En salle 13, il faut ajouter une deuxième complication : le panneau de l’issue de secours, qui crée une lumière chaude, ponctuelle, en bas de l’écran. Il refait basculer les angles dans le jaune, pourrissant encore un peu plus l’image.
Après avoir parlé image, parlons projection. Je me disais naïvement que, au moins, l’ouverture d’un nouveau complexe serait l’occasion pour l’UGC de passer au meilleur de la technologie actuelle.
Et bien là aussi, la déception est au rendez-vous, et Le hobbit est le meilleur film pour s’en rendre compte.

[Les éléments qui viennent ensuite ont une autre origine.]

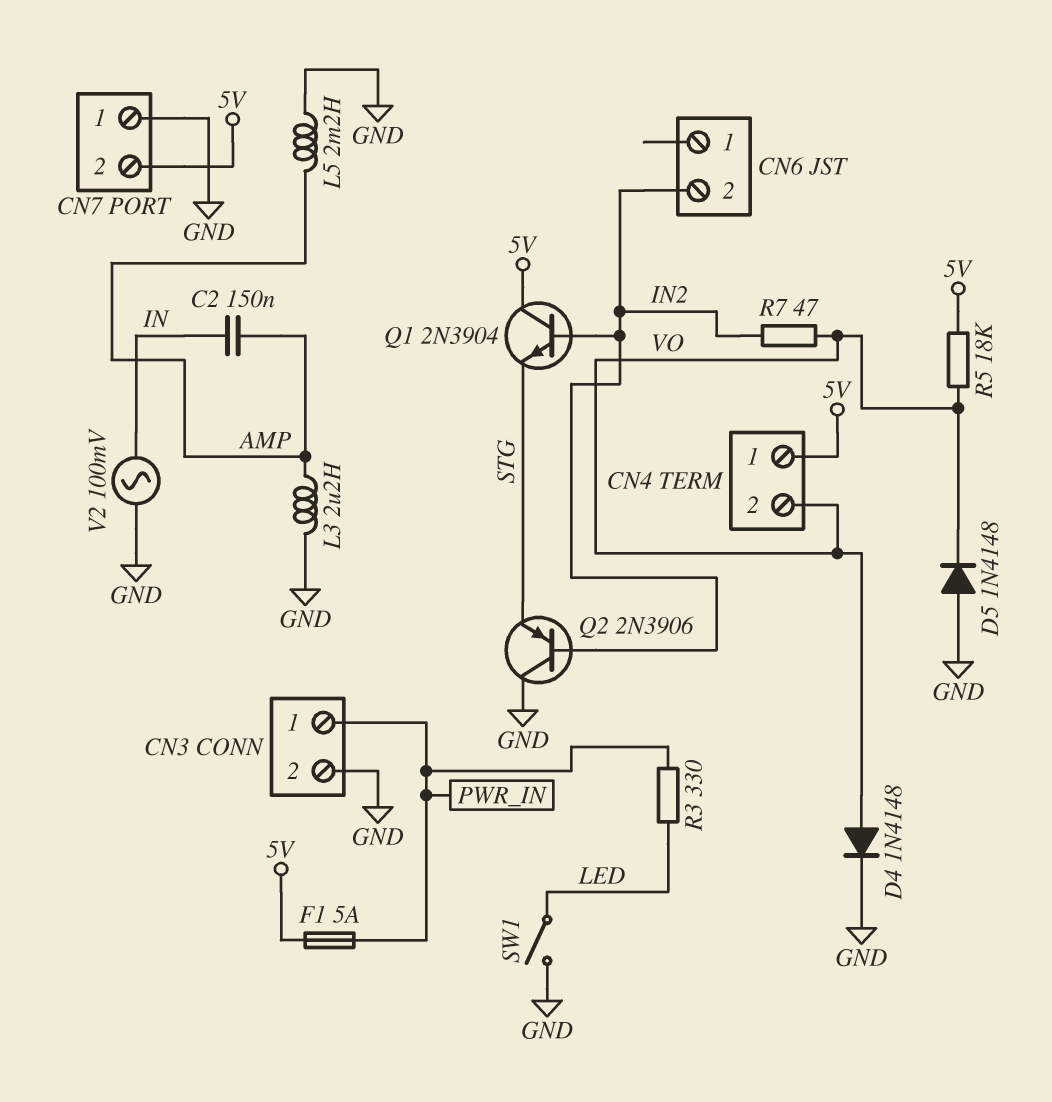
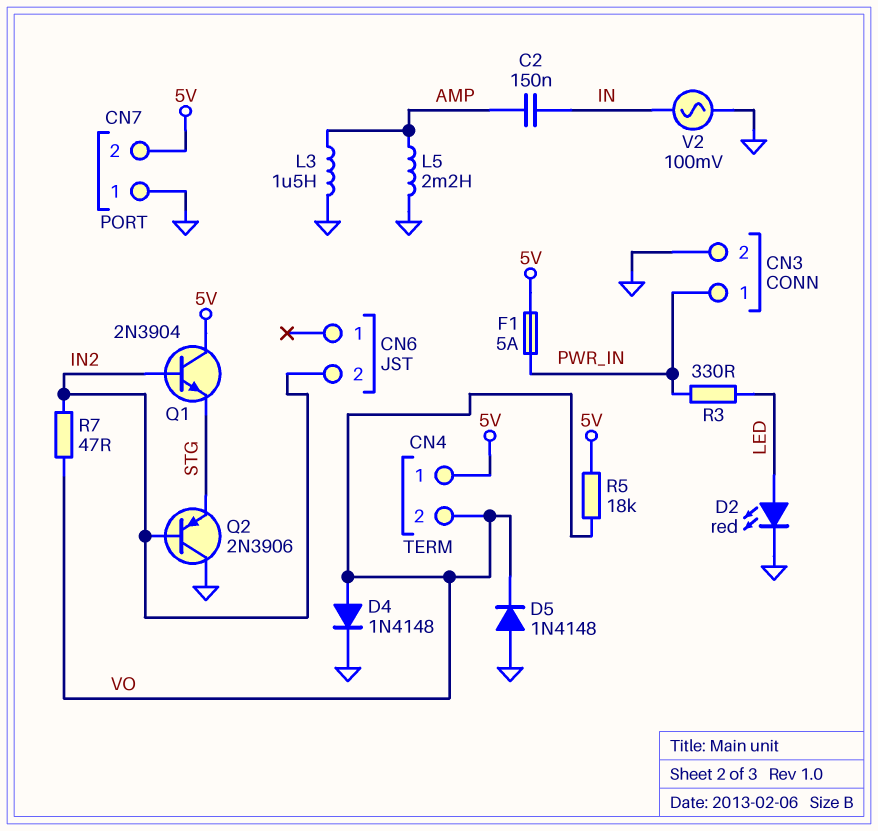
D2: none -> LED red (A LED, K GND)
L3: 2.2uH (AMP, GND) -> 1.5uH (AMP, GND)
SW1: switch (GND, LED) -> none

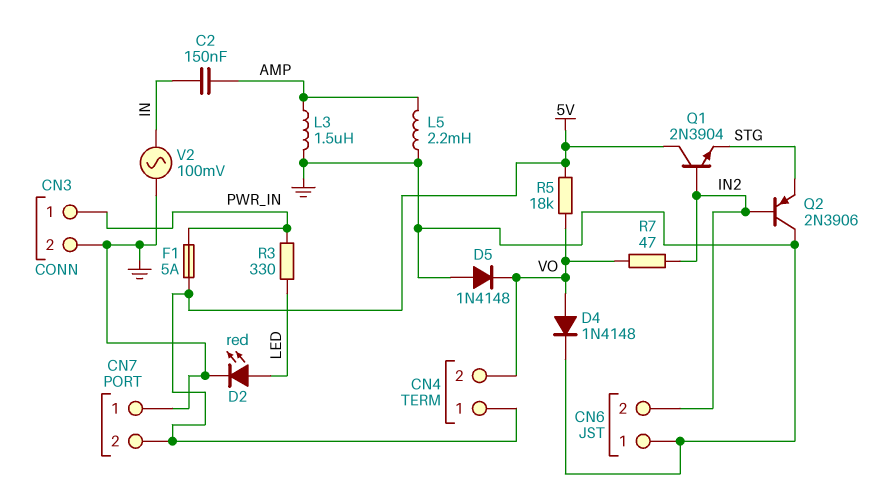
CN6 pin 1: none -> GND

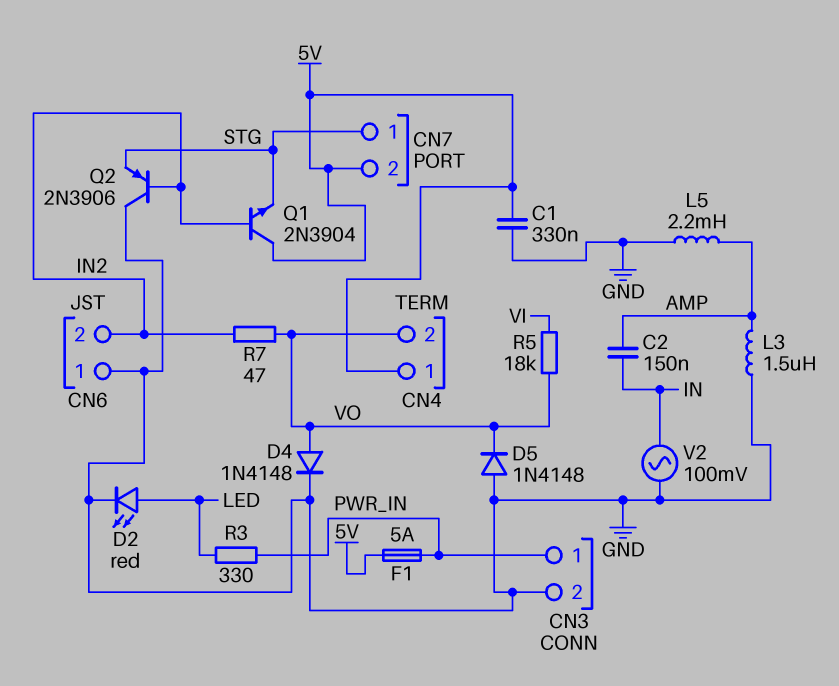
C1: none -> 330nF (5V, GND)
CN7 pin 1: GND -> STG
R5: 18k (5V, VO) -> 18k (VI, VO)

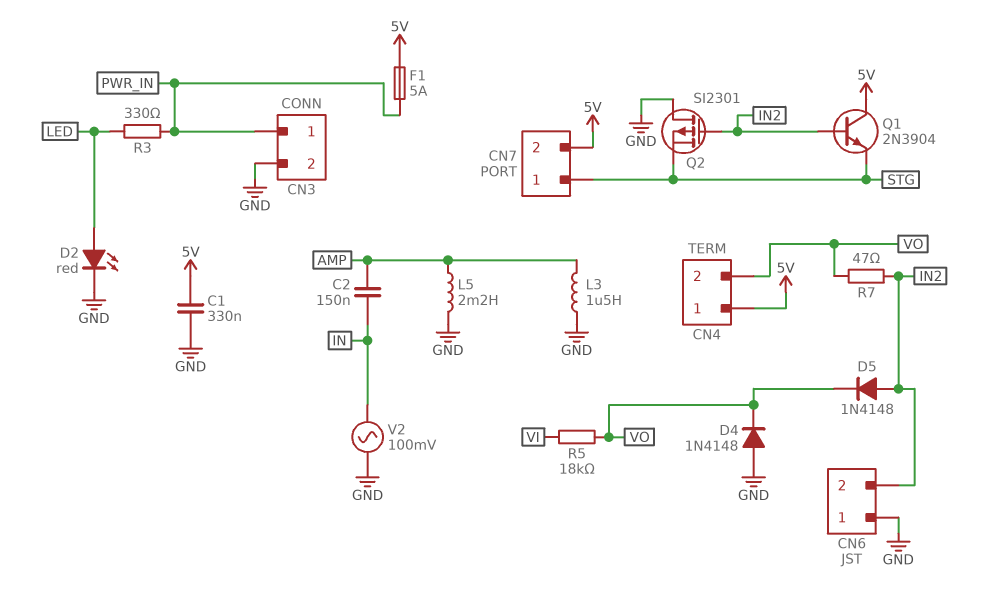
D4: diode 1N4148 (A VO, K GND) -> diode 1N4148 (A GND, K VO)
D5: diode 1N4148 (A GND, K VO) -> diode 1N4148 (A IN2, K VO)
Q2: PNP 2N3906 (B IN2, C GND, E STG) -> PMOS SI2301 (G IN2, D GND, S STG)

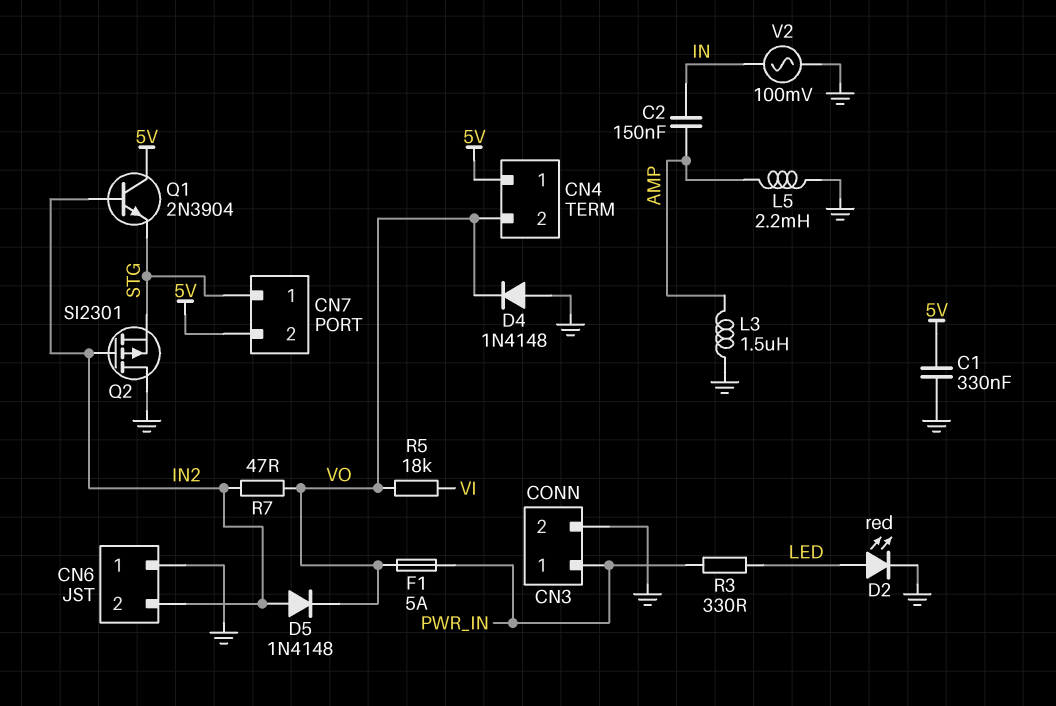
F1: 5A (5V, PWR_IN) -> 5A (PWR_IN, VO)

Parce que Peter Jackson est, entre autres, un gros maniaque de technologie, et a choisi d’aller au delà de quelques limites actuelles. Le hobbit a été filmé à 48 images par seconde, au lieu de 24 images par seconde sur les films habituels, offrant un gain en fluidité appréciable. Problème : l’UGC ne s’est pas équipée de projecteurs « HFR » (abréviation de High frame rate, haute cadence en français) ou n’a pas souhaité s’en servir (chez Christie, au moins, le passage au HFR est une question de logiciel). Le film est donc projeté à 24 images par seconde. La vitesse d’obturation étant liée à la cadence d’acquisition, chaque image dure deux fois moins longtemps qu’une image de cinéma habituelle et est donc deux fois plus nette, mais ici elle est projetée pareil ; il y a donc des « trous » dans le flou de bougé, qui augmentent l’impression de saccade. Le hobbit a été filmé pour être plus fluide que les films habituels, mais paraît l’être moins !

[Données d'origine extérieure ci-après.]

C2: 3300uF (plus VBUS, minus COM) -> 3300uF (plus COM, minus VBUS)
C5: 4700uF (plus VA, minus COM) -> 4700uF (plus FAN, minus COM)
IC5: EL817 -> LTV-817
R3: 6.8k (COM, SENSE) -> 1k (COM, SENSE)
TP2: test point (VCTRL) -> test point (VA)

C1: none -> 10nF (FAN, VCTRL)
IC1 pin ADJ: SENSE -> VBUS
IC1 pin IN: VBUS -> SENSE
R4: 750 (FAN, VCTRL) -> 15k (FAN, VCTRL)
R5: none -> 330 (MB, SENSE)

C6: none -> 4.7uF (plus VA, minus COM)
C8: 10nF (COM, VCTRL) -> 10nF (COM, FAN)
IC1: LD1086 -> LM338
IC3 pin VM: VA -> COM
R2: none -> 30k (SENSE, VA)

Autre point : le son. La trentaine de personnes qui s’en est occupée a fait un mixage en Atmos, technologie permettant un placement de chaque bruit en trois dimensions. Là aussi, l’UGC a fait l’impasse : le film est diffusé en « surround » classique, plaçant le son sur le plan horizontal seulement.
Le bilan, c’est que l’UGC Ciné cité Paris 19 se résume à cela : des salles qui abîment l’image que les réalisateurs et les directeurs de la photographie ont peaufinée, et des technologies qui étaient en service immédiatement après le passage au numérique, sans profiter des avancées plus récentes du domaine.
Et au final, je n’y vais que parce que c’est le cinéma le plus proche et qu’il passe parfois des films absents des mk2 de la Villette, alors que j’aurais adoré tomber amoureux de ces nouvelles salles.